• [Travail à faire]:
(a) Dans l'entretien sur la centrale de Kozlodouy, quels organismes la ministre cite-t-elle pour leurs efforts en matière de sûreté nucléaire ?
(b) Poursuivez l'entretien sur la centrale de Kozlodouy à partir de sa dernière phrase.
=== Texte fourni ===
Interviews de Mme Corinne Lepage, ministre de l'environnement, dans "Libération" du 24 octobre et "Le Figaro Magazine" du 4 novembre 1995, sur la fermeture souhaitable de la tranche un de la centrale de Kozlodouy (Bulgarie) et sur la nécessité d'un "plan Marshall pour le sauvetage des centrales nucléaires à l'Est".

Prononcé le

Intervenant(s) : 

Circonstance : Troisième conférence paneuropéenne sur l'environnement à Sofia (Bulgarie) les 24 et 25 octobre 1995

Média : Emission Forum RMC Libération - Le Figaro Magazine - Libération

Texte intégral

Libération : 24 octobre 1995

Q. : Est-ce un hasard si vous vous réunissez à Sofia deux semaines après le redémarrage du réacteur numéro un de la centrale nucléaire de Kozloduy ?

R. : Cette réunion était prévue de longue date. Mais avouez que cela tombe plutôt bien. L’avenir des centrales nucléaires à l’Est a rarement été aussi préoccupant.

Q. : Pourtant, on a le sentiment que ce problème ne préoccupe plus guère les Occidentaux.

R. : Je pense que la sûreté nucléaire à l’Est est un des problèmes les plus graves que nous ayons à résoudre dans les mois et les années à venir. C’est pour moi le danger le plus immédiat. Car nous ne maîtrisons rien et la solution au problème est extrêmement difficile. S’il est vrai que les différentes parties ne sont peut-être pas allées jusqu’au bout de leurs promesses, des avancées importantes ont été faites. Je pense notamment aux efforts menés par l’IPSN (Institut de protection et de sûreté nucléaire) et EDF.

Q. : Que comptez-vous faire maintenant ?
=== Données disponibles ===
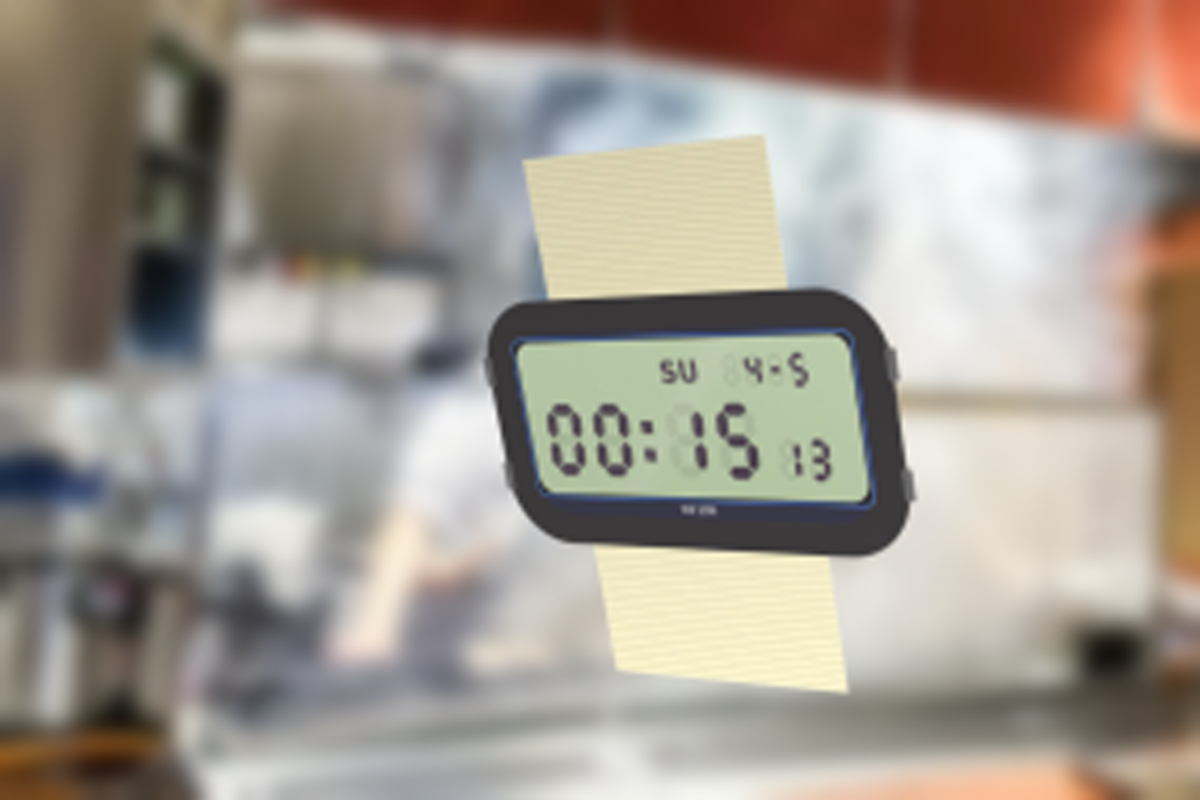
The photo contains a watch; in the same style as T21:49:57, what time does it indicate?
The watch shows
===
• [Résultats de l'exercice]:
(a) L'IPSN (Institut de protection et de sûreté nucléaire) et EDF.

(b)
R. : Une attitude forte, voire agressive, vis-à-vis des Bulgares n’est pas la solution. Mais s’agissant d’une question aussi cruciale que celle de la sûreté, nous ne pouvons que demander la fermeture de ce réacteur tout en étant conscient des conséquences d’une telle décision. Cela nous conduit à travailler pour trouver une ou des solutions de rechange, durant le temps nécessaire aux prélèvements et aux analyses complètes du métal de la cuve numéro un. De plus, on n’insiste pas assez sur la nécessité d’engager une politique de maîtrise d’énergie : la consommation par habitant, en Bulgarie, est très largement supérieure à ce qu’elle est en Europe occidentale. La France et l’Union européenne sont ainsi engagées, avec le gouvernement bulgare, dans des programmes de coopération : 25 % d’énergie pourraient être économisés dans le chauffage urbain grâce à l’instauration de compteurs et la réfection des chaudières !

L’essentiel aujourd’hui est la sécurité des populations, qu’elles soient à l’Est ou à l’Ouest. La Roumanie a du reste également réagi. C’est la raison pour laquelle la fermeture de la tranche numéro un de Kozloduy nous apparaît indispensable.

Q. : Concrètement, que pouvez-vous leur proposer ?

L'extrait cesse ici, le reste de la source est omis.